◆ **TEXT SECTION**
Richard Nixon will forever be known for his habit of recording everything that happened in the Oval Office, but he wasn’t the only one documenting some of the biggest moments of his presidency. The 2013 documentary Our Nixon features rare footage of the 37th President of the United States as taken by three of his closest aids throughout his term in office. Drawing from 500 reels of Super 8 recordings, director Penny Lane constructs a movie detailing the rarely seen side of the controversial public figure through this rare footage and interviews and other historical materials.

Stream it on Amazon here.

Lane Smith in The Final Days

The Final Days

Richard Pearce’s 1989 made-for-television drama The Final Days, shows, as the title suggest, the waning days of Richard Nixon’s presidency. Portrayed by Lane Smith (who received a Golden Globe nomination for his performance), the movie’s version of Nixon slowly begins to lost touch with reality as he continues to deny his role in the Watergate Scandal as well as the fact that it will bring down his presidency. And best of all, Smith does one hell of a Nixon impression, especially during the "I'm not a crook!" speech.

◆ **RECORDS SHOWN**
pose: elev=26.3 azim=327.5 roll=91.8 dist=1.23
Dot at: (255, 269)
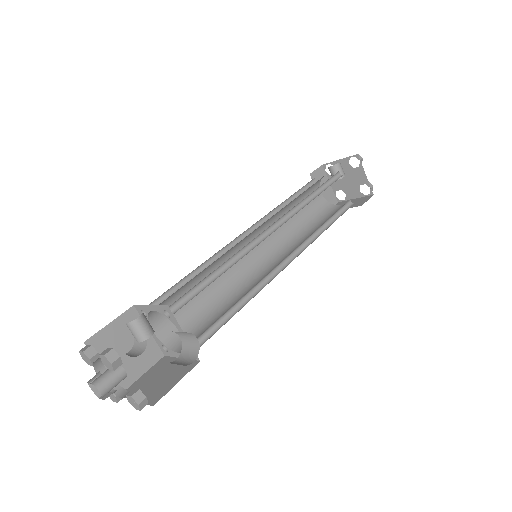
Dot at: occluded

---

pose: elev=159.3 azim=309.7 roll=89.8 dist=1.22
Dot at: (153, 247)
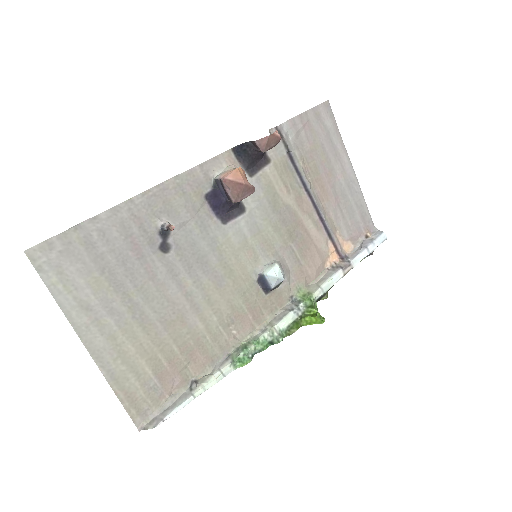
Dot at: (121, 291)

◆ **EXERCISE 1**
In the text about films on Richard Nixon, how many reels of Super 8 recordings did director Penny Lane draw from?
◆ **EXERCISE 2**
Arrange the entries as a JSON list of strings, one string per line, from the line with "pose: elev=26.3 azim=327.5" up to and including the line with "Dot at: occluded". Skip blank lines and leave out the pictures.
The text and the entries have nothing to do with each other.

◆ **FINISHED ANSWER 1**
500 reels.

◆ **FINISHED ANSWER 2**
[
  "pose: elev=26.3 azim=327.5 roll=91.8 dist=1.23",
  "Dot at: (255, 269)",
  "Dot at: occluded"
]